*** SOURCE EXCERPT

Focus is certainly important in stock-market investment but the nature of the stock market means that it is often easier to dispose of investments quickly if you realise they don’t fit in with your personal goals. The costs of buying and selling on the stock market also tend to be lower than in the property market.

This means that successful property investment depends on being very clear about what you want (e.g. capital growth versus rental yield) and your investment horizon. It is strongly recommended to put all this down in writing as a business plan to which you can refer whenever you wish. Your business plan should include a statement of the circumstances in which you might want, or need, to dispose of your investments, along with at least one feasible exit strategy.

Stay on top of your finances

First of all, it is imperative to avoid letting your emotions lead you into paying over the odds for an investment property. Be particularly careful if you are buying at auction. Of course, you will only be able to make an accurate assessment of how much a property is worth if you are able to make an accurate assessment of how much profit you could make from it, which means understanding not just the general dynamics of the property market but the specifics of the areas you wish to invest in. You will also need to remember that, unlike equities, property requires both insurance and maintenance, so you will need to budget for this.

Appreciate the importance of paperwork

Paperwork is unlikely to top the list of the world’s most thrilling topics of conversation, but it matters a lot, particularly if you are investing in partnership with someone else. In that situation, it is imperative that you both think clearly about your goals, so you are sure you can work together amicably and what will happen if one of your wants or needs to exit the investment or even if you die.

Even if you are investing purely by yourself, you will need to ensure that you do so in compliance with the law, for example, if you are renting houses for multiple occupation then you will need to follow the appropriate local authority rules. Last, but by no means least, you will now need to support claims for tax deductible expenses, so remember to keep all associated paperwork.

Review your business annually and update your business plan as required

As the old joke goes, change is the only constant in life. As your life changes, your investment aims are probably going to change as well, so your property investment business plan needs to be updated accordingly.

******
*** SUPPLIED RECORDS

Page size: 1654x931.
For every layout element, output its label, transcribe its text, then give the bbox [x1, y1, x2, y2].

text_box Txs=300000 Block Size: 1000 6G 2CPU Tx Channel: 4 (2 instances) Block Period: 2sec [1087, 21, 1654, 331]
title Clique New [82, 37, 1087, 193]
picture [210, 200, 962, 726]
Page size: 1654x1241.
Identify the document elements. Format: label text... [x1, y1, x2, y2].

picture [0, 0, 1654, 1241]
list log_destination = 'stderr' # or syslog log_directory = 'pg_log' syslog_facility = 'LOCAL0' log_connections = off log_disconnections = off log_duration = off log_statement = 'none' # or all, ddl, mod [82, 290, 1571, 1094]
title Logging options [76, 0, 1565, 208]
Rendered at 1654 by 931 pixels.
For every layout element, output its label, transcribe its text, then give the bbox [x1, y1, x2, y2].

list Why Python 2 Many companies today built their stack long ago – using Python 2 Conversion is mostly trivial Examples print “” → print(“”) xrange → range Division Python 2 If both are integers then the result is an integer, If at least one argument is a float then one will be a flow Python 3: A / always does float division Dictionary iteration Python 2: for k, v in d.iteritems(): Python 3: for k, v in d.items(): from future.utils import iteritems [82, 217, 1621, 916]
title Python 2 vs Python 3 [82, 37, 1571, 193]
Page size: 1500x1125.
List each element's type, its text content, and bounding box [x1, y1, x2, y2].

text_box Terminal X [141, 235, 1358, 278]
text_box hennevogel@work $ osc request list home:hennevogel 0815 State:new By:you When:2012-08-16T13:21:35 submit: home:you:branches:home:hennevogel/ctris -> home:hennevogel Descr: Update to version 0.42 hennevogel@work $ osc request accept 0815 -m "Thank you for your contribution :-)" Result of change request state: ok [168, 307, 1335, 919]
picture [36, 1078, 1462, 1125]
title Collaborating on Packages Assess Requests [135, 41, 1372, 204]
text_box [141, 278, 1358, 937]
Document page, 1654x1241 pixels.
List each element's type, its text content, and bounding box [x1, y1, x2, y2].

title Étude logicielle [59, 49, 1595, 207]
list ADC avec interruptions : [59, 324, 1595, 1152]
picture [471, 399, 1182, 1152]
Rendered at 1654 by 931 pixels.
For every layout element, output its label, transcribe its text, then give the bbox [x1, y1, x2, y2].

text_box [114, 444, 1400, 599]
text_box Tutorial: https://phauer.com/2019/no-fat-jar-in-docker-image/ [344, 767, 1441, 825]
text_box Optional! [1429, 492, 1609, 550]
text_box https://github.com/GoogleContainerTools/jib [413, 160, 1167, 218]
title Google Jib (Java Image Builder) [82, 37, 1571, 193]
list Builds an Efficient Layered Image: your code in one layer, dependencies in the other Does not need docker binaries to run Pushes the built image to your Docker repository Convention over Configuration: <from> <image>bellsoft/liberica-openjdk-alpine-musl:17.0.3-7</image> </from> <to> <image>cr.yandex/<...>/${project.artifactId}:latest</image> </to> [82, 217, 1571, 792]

******

TASK SET
1 - Using the property investment excerpt, answer these:
(a) What example does it give of being clear about what you want from property investment?
(b) Which two things does property require that equities do not?
(c) How often should you review your business?
2 - State whether each statement agrees with the property investment excerpt, and quote the words that decide it.
(a) Buying and selling costs are higher on the stock market than in the property market.
(b) A business plan should include at least one feasible exit strategy.
(c) Extra caution is advised when buying at auction.

RESPONSES PER TASK
1 -
(a) Capital growth versus rental yield.
(b) Insurance and maintenance.
(c) Annually.

2 -
(a) No: "The costs of buying and selling on the stock market also tend to be lower than in the property market."
(b) Yes: "along with at least one feasible exit strategy."
(c) Yes: "Be particularly careful if you are buying at auction."